Он робко сказал, что хотел бы повидать редактора, и, после того как он прождал около часа в унылой, грязной, скудно обставленной комнате, заваленной рваной, грязной бумагой и украшенной рекламами газет, к нему вышел мужчина, держа в руке его визитную карточку.
– Капитан Камберленд?
– Да.
– Что вам угодно?
– Я зашел к Форстеру, он думал… он говорил, что, может быть, я мог бы получить работу…
– Форстер здесь не работает. К сожалению, штат газеты и без того раздут, а расходы у нас огромные. Мы не можем выгонять на улицу людей, которые проработали у нас несколько лет, чтобы брать на их место других, пусть даже вполне этого достойных.
– Так что мне нет смысла…
– Ни малейшего. Мы и Форстера не можем принять обратно, хотя мой предшественник, кажется, обещал оставить место за ним. Но ведь никто не мог предвидеть, что война так затянется и что создастся такое положение, как сейчас.
Волна горечи залила сознание Камберленда, но обиды он, в сущности, не почувствовал. В конце концов, чего ради им увольнять вполне порядочных, знающих свое дело людей, годами занимавшихся нужной и важной работой, чтобы освободить место для людей совершенно неопытных под тем предлогом, что они (по словам этого самого редактора, напечатанным в газете) «спасли свою родину, спасли цивилизацию, спасли свободу человечества, которое отныне будет перед ними в неоплатном долгу»? Он встал.

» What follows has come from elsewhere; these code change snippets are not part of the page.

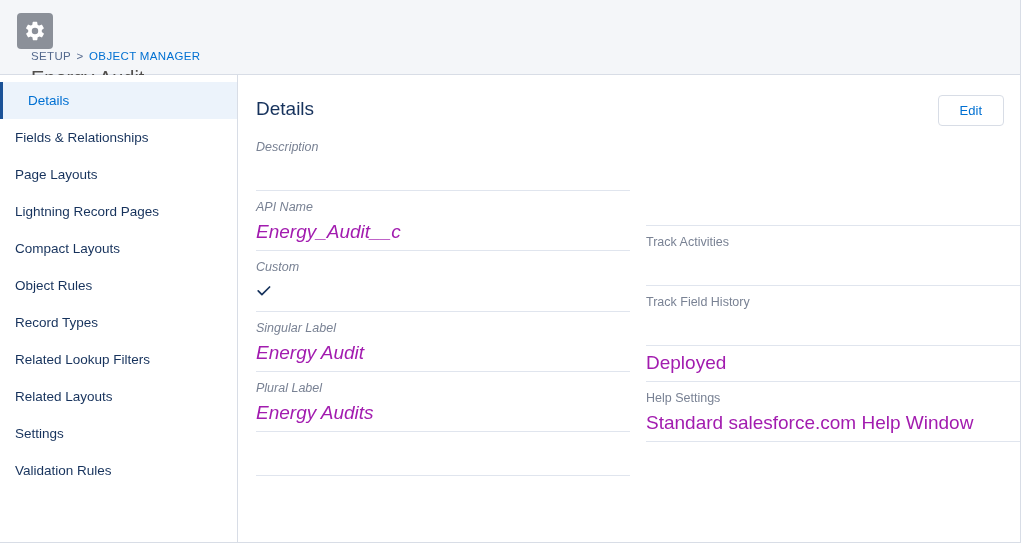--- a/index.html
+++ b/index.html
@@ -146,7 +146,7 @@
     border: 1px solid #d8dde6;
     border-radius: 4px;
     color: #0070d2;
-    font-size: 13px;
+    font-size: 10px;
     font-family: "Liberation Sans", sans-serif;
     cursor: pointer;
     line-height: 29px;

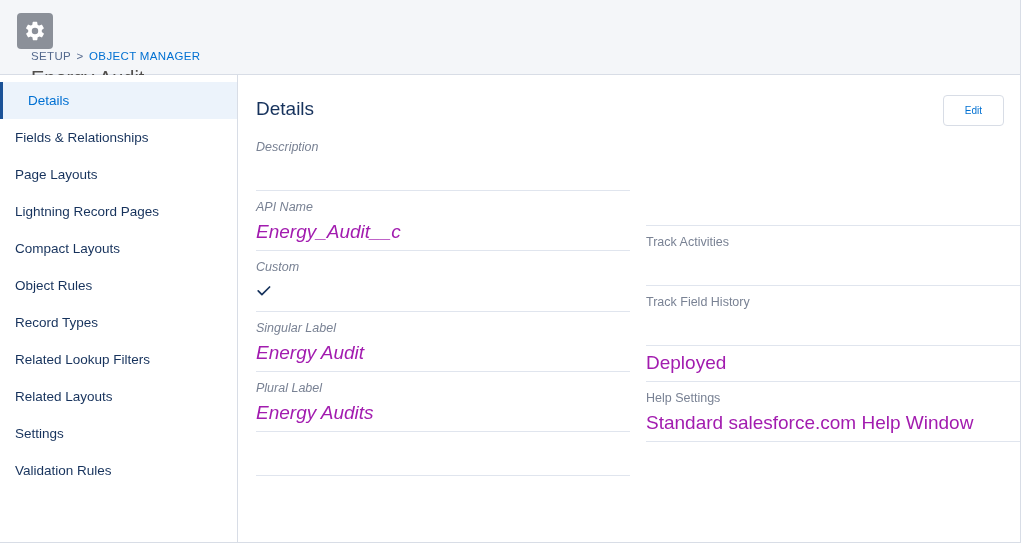--- a/index.html
+++ b/index.html
@@ -165,7 +165,7 @@
     width: 374px;
     flex: 0 0 374px;
   }
-  .col-left  { margin-right: 16px; font-style: italic; }
+  .col-left  { margin-right: 16px; }
 
   .field-row {
     position: relative;

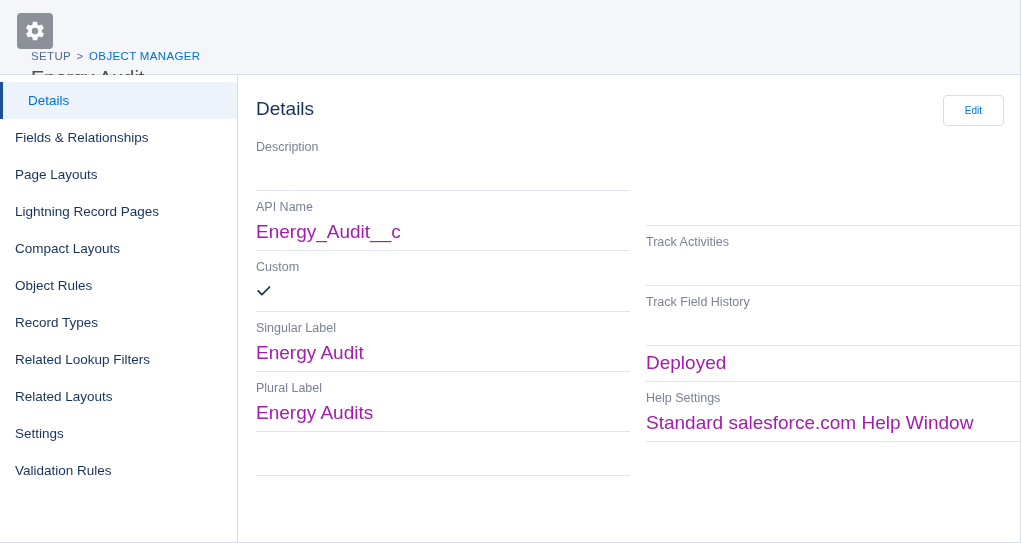--- a/index.html
+++ b/index.html
@@ -183,8 +183,8 @@
   }
 
   .field-value {
-    font-size: 19px;
-    color: #a21caf;
+    font-size: 13px;
+    color: #0f766e;
     line-height: 18px;
     min-height: 18px;
     white-space: nowrap;

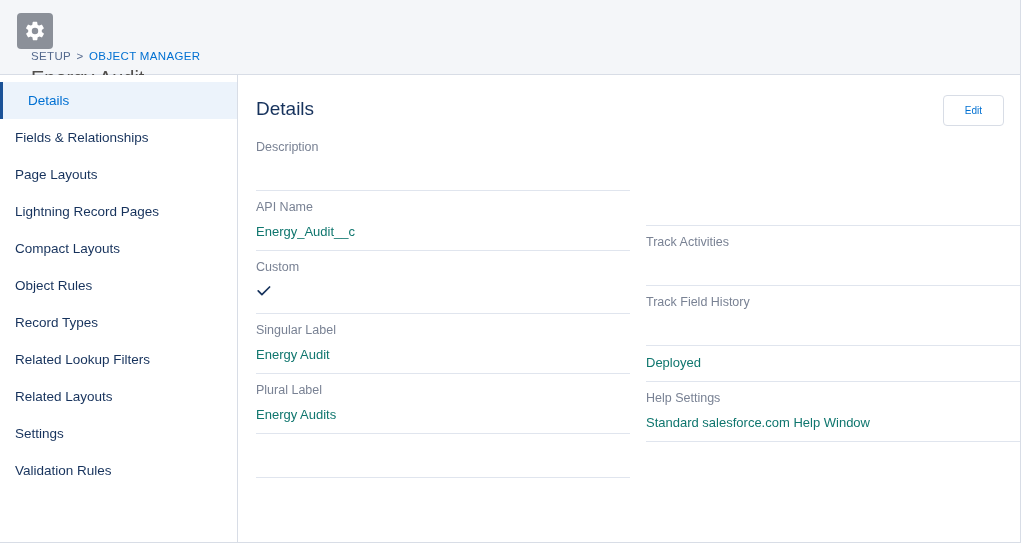--- a/index.html
+++ b/index.html
@@ -254,7 +254,7 @@
       <span class="nav-label">Related Lookup Filters</span>
     </div>
     <div class="nav-item">
-      <span class="nav-label">Related Layouts</span>
+      <span class="nav-label">Pages Layouts</span>
     </div>
     <div class="nav-item">
       <span class="nav-label">Settings</span>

– Большое спасибо. Простите, что побеспокоил и отнял у вас время. Всего хорошего.
– Всего хорошего.
Положение было мало сказать отчаянное, и Камберленду уже казалось, что револьвера не избежать, как вдруг ему сообщили из банка, что он может получить пособие за ранение. Но как быстро ускользнула между пальцев эта жалкая денежная «компенсация» за погубленные годы! В предписании о демобилизации было сказано, что не позже, как через десять дней, он должен быть в штатском, в противном случае будут приняты дисциплинарные меры. В том же предписании сообщалось, что, если его услуги опять потребуются, он должен немедленно явиться в Шорнклиф; выходило, что он и уволен из армии и не уволен. В Лондоне все было страшно дорого, особенно для демобилизованных, которым всем одновременно нужны были одни и те же вещи. Пособия доблестных воинов быстро перекочевывали в глубокие карманы патриотов-торговцев. Костюм, стоивший до войны пять гиней, теперь, сшитый из весьма послевоенного материала, стоил двенадцать. Пальто, белье, визитки – все фантастически вздорожало. Половина денег, которые получил Камберленд, растаяла за одну неделю.